Congratulations Waitrose!

It would appear that, as the branded malt came lowest and the significant difference in scoring between top and bottom of the results table supermarkets can not only offer lower prices but better quality. There did not appear to be a rift in scoring between the high profile single malt status as compared to the pure malt option. Likewise the whiskies’ age did not appear to have an effect on the voters’ opinion. The independent bottling did not record a higher than average score.

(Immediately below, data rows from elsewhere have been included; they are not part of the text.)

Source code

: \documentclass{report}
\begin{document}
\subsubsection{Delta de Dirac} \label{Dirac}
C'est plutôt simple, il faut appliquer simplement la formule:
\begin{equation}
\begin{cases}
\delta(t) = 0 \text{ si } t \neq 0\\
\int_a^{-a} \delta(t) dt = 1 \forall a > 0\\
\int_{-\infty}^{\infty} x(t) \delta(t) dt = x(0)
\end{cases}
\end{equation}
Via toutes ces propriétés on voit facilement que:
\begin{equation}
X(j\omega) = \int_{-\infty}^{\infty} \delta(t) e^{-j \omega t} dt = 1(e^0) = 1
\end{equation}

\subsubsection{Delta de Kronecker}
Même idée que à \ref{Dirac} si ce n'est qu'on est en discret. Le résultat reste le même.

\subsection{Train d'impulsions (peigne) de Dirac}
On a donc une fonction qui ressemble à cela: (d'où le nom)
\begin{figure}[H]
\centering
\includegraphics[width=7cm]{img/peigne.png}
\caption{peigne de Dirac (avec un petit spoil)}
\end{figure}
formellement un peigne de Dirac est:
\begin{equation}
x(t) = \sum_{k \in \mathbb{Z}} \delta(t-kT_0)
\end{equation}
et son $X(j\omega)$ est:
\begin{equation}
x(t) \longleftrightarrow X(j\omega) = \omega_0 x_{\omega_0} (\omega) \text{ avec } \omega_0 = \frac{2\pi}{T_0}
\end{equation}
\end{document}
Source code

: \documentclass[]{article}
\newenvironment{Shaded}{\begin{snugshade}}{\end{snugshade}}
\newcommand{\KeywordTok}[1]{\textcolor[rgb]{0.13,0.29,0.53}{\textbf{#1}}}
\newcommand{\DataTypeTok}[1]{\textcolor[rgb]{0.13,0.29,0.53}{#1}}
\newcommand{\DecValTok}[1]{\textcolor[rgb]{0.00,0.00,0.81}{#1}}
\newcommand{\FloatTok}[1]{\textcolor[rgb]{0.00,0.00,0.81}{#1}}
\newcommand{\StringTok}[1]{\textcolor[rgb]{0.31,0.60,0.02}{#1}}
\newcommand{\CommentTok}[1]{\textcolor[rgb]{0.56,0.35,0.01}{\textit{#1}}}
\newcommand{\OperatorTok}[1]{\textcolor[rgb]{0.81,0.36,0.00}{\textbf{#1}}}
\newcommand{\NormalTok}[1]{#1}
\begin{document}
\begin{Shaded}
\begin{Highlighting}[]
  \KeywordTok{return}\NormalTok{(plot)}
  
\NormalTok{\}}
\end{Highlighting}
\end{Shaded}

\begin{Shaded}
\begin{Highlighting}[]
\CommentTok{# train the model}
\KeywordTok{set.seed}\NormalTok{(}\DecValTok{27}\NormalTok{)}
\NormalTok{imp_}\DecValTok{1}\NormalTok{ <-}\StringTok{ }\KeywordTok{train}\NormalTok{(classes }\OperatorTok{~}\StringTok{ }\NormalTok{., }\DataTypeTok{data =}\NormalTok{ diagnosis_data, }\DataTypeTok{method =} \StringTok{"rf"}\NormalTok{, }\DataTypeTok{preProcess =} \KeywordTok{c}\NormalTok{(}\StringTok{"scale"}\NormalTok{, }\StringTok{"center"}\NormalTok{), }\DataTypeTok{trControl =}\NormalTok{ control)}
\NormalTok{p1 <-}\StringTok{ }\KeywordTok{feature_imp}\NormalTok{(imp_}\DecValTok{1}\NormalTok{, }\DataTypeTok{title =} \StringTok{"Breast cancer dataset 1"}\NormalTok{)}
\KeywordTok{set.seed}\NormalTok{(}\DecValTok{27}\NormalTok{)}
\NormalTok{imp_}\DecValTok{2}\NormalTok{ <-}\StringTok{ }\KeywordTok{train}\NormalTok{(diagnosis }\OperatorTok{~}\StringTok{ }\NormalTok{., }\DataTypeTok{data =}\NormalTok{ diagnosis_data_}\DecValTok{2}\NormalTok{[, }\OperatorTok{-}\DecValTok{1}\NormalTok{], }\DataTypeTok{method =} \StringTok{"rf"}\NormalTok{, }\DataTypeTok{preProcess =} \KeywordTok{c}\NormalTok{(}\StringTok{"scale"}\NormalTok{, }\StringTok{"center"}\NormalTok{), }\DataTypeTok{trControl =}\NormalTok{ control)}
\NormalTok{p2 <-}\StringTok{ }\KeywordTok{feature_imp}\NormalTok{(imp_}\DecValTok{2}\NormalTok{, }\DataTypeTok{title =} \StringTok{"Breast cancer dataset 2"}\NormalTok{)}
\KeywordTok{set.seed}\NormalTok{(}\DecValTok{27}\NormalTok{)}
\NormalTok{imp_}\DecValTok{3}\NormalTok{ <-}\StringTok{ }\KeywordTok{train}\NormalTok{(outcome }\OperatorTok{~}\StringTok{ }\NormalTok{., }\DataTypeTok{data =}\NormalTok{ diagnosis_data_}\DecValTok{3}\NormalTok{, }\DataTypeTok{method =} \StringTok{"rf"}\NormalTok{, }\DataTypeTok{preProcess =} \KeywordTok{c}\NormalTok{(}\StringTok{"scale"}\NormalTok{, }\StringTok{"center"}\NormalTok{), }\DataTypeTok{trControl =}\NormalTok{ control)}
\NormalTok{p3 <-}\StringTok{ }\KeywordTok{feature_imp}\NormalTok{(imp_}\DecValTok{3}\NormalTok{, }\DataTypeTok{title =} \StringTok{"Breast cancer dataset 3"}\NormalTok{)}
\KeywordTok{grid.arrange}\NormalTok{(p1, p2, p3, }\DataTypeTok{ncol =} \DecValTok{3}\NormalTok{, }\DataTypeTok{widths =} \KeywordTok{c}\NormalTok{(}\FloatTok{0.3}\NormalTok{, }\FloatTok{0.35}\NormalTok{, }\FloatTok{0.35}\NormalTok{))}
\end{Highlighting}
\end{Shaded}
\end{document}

Obviously such a small sample group of palates means that anomalous scores will adversely affect the integrity of the results. For the next tasting it is hoped a bigger group will lead to more statistically meaningful data. It is also wrong to associate all official bottlings with the performance of this example, the Bowmore. All supermarkets offered a 10yo except one that had a 12yo. This was also the only example that did not come with an outer presentation carton although pricing was comparable with its peers. The independent bottling (Cadenhead’s) was not tested at the proprietor’s bottling strength but was diluted from 50%abv to 40%abv in order to compare like with like. 

Further Comments
As part of the challenge, those taking part were asked to fill in a brief consumer survey. The group represented whisky buying habits varying from no purchases through about ten bottles a year up to as many as 75 annually. Some bought exclusively as gifts while others saw their habits split 50-50 between presents and self indulgence while some only bought for their own use. Most purchased only malts with average spend on a bottle being £26.80 with the typical spends varying from £17.50 to £40. Tasters on average received between one and two bottles as gifts yearly. It was more likely that these shoppers would choose not to buy their whisky in supermarkets. This was explained as a lack of confidence in quality or, as purchases were destined as gifts, it was felt supermarket offerings may have budget overtones. Only one individual did not change their attitude to supermarket bottlings after the tasting.